I thought "well this is a song based on feudalism and divided human value; why is it that some people are apparently 'more valuable' than others, and the song suggests we should just 'accept this' while worshipping those with designated 'greater value' and trying to be like them in a light of 'well, we'll never be 'as good' as they are." Then I was like "no, I won't - because people shouldn't have to! This is why the system pushes some people, those who don't fit in and weren't born into fortunate situations, down.. and they don't get a fair shot. But every human being has value and deserves a chance!"
You could definitely say this thinking is 'idealistic' in a way, so I playfully but the word "Dreamer" in front of queen, and officially (though some people get it wrong) only the "D" is capitalized, with the 'q' being lower case, and it is one word. The emphasis is on the "Dreamer."
My lifelong dream was to compose, produce, and release an album which would be meaningful, purposeful and empowering - but also fun, artistic, creative, very catchy and enjoyable...and could achieve successful sales. This is a bucket list goal. I waited a little to long to do it, but in 2017 I went for it (as described in my Bio.) I believe that Live To Dream has huge potential to sell successfully. I am no Michael Jackson, Madonna, Britney Spears, Rihanna or Justin Bieber - so I don't think Live To Dream could achieve platinum sales or anything like this. I am not corporate signed, and I am a self-produced one woman show with barriers. The music on Live To Dream is strong, and I feel it is strong enough to at least achieve "Gold" in terms of reaching people who would want to have a copy of the album! I believe Live To Dream has the potential of being a pretty successful 'cult favourite' kind of album!
Private medical care costs are so high, and this adds up to what I would need, to finally attain the level of medical care I need, to have better quality of and a prolonged life in spite of this genetic disease I am afflicted with.

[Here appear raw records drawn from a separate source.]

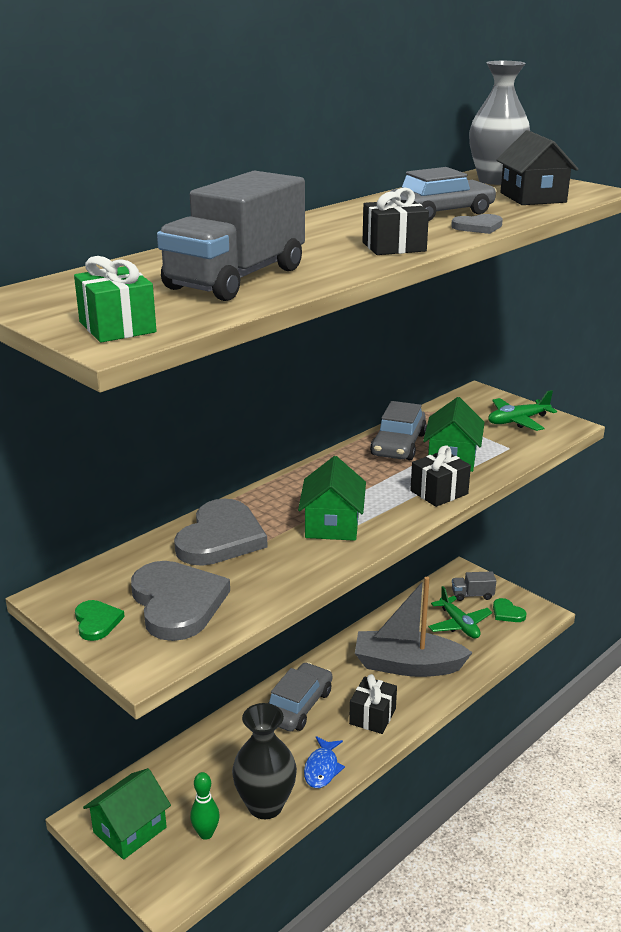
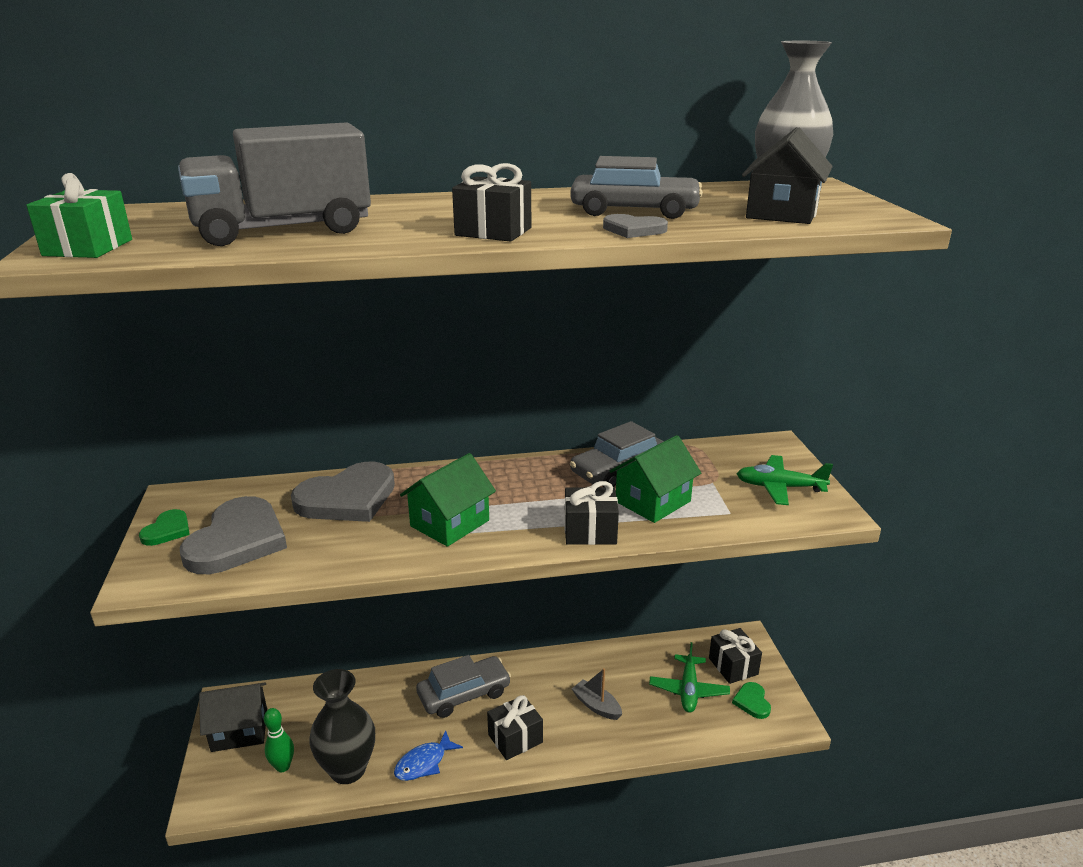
camera: 35 degrees right, 0 degrees up
(130, 830) = (239, 730): green house -> black house
(407, 665) = (596, 706): grey boat -> grey boat, size x0.46
(472, 595) = (733, 666): grey truck -> black gift

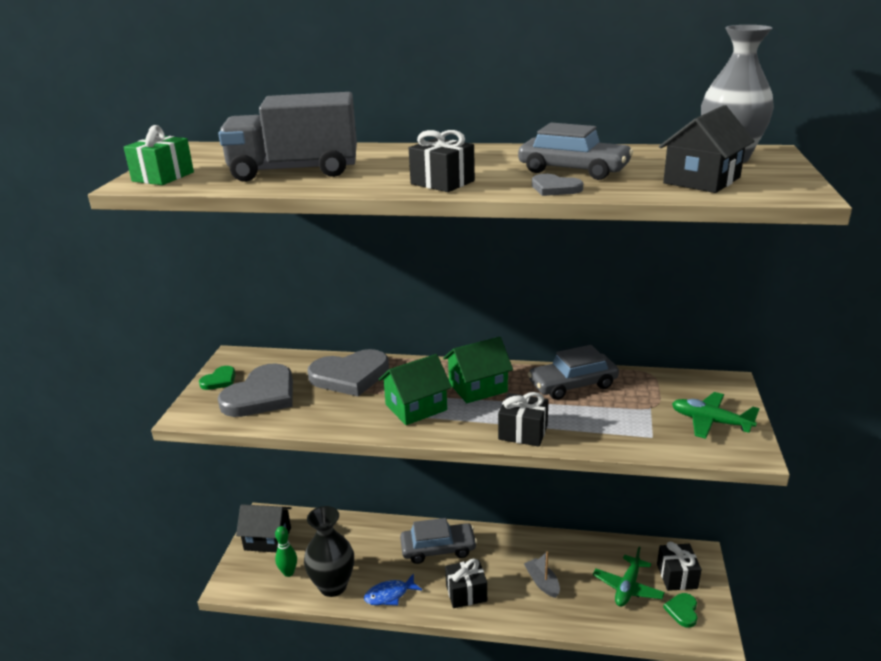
camera: 20 degrees right, 0 degrees up
(653, 501) = (588, 416): green house -> green house (478, 387)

This is all I want. Life, and a good future for my kids. As opposed to 'diamond rings' and golden toilet seats or whatever.
Unfortunately, damage was done during all the years I didn't know I had this genetic condition and was gaslit when I tried to ask for help. In terms of how I was treated it is a horror story in a timeline which I blogged about, and I am not the only one. This wrecked my self esteem, so I wasn't too kind to my body some of the time. I was convinced I was a stupid idiot 'imagining" my pain and challenges, and this caused me to question and disbelieve myself, and not take the best care. I know in my heart this is probably part of why things are so bad with the disease today (though it's also progressive) and I deeply regret this. I wish I could take it back. I wish I had known more, and not allowed myself to succumb to gaslighting. "Gold" in so many ways symbolizes trying to take back my worth, and hopefully inspiring others to feel the same way.
Doing this campaign is a long shot, but I am going to give it my best shot. I am basically hoping to save my life, and doing what I love in the process. I cannot think of a better way to fight for my life, than at least doing what I love, so that if I don't make it at least I was doing what I love in the end - so they don't win. This is therepeautic, and leaves legacy. I have always said "It isn't fair the position I and many have ended up in, the lack of care for EDS etc.. but I cannot lay idle. Even if I don't win this battle, I'd rather go down fighting and trying." This is exactly what I am doing, and I will keep doing it. Taking it day by day and week by week.